Biden prometeu neste mês reduzir novamente os preços da gasolina, uma promessa precipitada para qualquer presidente, dado o impacto limitado que uma administração tem nos preços na bomba.

A questão é quanto tempo a cicatriz da inflação vai durar a partir de agora, se o ritmo de aumento de preços continua a se moderar e se, como o Fed parece antecipar, o restante da economia continua no caminho certo.

AINDA GASTANDO

Se tudo ocorrer de acordo com as expectativas atuais do banco central, pode até haver cortes nas taxas de juros no próximo ano, permitindo que Biden teste a premissa de se candidatar com uma economia forte em um ambiente de crédito facilitado, assim como se candidatar contra uma recessão econômica, aperto financeiro e aumento de preços.

Existe indicação de que uma mudança no sentimento público possa estar ocorrendo mesmo antes disso. A pesquisa mais recente do Household Pulse do U.S. Census Bureau, para as duas semanas encerradas em 4 de setembro, mostrou que, embora 80% dos entrevistados ainda estivessem “um pouco” ou “muito” preocupados com a inflação futura, o número havia caído em relação aos picos anteriores em todos os estados.

Como Powell observou na semana passada, há uma divisão entre o que as pessoas dizem nas pesquisas e como se comportam.
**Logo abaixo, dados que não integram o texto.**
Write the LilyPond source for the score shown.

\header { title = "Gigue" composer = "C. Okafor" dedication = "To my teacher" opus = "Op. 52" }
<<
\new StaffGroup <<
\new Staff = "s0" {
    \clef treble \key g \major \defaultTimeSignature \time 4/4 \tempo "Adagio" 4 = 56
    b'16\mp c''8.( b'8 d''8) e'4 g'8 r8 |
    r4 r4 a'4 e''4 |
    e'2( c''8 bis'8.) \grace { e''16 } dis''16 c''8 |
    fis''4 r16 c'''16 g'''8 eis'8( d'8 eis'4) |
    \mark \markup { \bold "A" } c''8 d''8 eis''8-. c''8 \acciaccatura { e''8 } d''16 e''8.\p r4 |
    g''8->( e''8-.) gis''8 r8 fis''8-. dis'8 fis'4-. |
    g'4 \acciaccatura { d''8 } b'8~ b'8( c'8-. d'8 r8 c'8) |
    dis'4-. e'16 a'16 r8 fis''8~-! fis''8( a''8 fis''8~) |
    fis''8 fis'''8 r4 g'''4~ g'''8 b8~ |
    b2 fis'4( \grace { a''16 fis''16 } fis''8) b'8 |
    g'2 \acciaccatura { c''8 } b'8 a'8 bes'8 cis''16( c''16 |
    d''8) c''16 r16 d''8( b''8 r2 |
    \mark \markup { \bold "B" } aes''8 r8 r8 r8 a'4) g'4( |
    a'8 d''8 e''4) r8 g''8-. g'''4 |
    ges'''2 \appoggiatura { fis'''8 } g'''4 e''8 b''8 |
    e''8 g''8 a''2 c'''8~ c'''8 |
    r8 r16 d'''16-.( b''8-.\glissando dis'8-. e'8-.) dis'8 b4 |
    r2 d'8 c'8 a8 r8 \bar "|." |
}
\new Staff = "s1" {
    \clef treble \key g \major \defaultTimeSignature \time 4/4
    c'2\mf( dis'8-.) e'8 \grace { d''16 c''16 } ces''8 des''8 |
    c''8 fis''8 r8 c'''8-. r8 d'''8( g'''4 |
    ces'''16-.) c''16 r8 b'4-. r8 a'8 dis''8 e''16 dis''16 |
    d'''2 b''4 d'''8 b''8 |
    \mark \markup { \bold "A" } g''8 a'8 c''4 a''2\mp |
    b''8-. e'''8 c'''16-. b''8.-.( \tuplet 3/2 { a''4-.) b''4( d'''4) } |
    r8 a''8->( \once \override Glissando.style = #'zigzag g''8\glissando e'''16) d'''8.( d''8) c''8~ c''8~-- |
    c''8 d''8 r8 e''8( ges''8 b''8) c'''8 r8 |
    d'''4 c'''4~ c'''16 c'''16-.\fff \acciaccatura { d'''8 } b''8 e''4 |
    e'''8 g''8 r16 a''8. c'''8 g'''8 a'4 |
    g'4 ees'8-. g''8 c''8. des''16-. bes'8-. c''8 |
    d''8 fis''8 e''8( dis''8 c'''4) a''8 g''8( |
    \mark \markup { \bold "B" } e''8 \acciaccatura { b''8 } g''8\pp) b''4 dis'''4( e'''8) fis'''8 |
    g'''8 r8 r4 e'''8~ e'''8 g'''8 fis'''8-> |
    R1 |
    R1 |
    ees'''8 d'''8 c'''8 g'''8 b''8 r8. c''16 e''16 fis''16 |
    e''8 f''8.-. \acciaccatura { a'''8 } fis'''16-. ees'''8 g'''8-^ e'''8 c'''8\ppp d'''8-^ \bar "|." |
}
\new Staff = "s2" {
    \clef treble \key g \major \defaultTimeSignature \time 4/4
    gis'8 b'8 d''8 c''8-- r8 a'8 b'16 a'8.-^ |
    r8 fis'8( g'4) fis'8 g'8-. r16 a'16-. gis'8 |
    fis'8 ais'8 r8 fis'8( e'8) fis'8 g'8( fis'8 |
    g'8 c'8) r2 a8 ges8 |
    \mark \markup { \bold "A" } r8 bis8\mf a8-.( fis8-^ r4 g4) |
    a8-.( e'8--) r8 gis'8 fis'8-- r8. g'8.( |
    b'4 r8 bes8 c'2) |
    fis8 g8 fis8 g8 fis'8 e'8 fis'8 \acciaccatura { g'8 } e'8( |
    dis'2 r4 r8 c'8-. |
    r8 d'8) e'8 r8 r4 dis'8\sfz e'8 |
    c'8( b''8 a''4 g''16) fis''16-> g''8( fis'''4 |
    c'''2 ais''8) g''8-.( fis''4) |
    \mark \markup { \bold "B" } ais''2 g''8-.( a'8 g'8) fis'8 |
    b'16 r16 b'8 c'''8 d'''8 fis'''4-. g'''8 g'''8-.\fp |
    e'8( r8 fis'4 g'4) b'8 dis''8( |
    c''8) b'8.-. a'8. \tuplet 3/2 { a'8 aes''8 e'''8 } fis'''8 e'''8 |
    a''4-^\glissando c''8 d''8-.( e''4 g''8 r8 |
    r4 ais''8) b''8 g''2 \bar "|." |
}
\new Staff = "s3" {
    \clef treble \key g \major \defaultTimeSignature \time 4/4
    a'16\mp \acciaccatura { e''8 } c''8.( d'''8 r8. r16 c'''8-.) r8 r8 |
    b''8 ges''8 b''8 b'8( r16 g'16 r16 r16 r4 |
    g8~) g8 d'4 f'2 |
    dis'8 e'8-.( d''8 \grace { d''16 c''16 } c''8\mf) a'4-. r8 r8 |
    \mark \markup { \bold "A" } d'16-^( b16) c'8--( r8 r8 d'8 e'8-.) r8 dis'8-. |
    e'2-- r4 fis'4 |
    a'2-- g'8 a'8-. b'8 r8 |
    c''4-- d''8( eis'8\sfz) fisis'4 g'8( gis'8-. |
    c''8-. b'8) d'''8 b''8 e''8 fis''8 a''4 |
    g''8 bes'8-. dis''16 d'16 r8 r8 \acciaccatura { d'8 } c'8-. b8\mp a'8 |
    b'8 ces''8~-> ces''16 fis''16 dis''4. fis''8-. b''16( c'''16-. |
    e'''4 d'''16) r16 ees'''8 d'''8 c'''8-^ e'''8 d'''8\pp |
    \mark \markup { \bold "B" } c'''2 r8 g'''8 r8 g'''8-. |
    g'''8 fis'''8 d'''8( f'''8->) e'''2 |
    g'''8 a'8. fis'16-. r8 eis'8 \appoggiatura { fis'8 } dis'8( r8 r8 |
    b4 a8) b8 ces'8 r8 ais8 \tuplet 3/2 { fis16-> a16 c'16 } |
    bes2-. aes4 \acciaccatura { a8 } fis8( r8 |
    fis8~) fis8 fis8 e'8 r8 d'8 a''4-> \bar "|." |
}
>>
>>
Quando questionados, eles estão insatisfeitos.

Quando deixados sozinhos, eles vão às compras.

“É um mercado de trabalho muito aquecido … Você começa a ver que os salários reais agora são positivos pela maioria das métricas … No geral, os lares estão em boa forma”, disse Powell em sua coletiva de imprensa em 20 de setembro, após o fim da última reunião de política do Fed. “As pesquisas são diferentes. As pesquisas mostram insatisfação. Acho que muitas pessoas odeiam a inflação. Odeiam. E isso faz com que elas digam que a economia está terrível. Ao mesmo tempo, elas estão gastando dinheiro. Seu comportamento não é exatamente o que você esperaria da pesquisa.”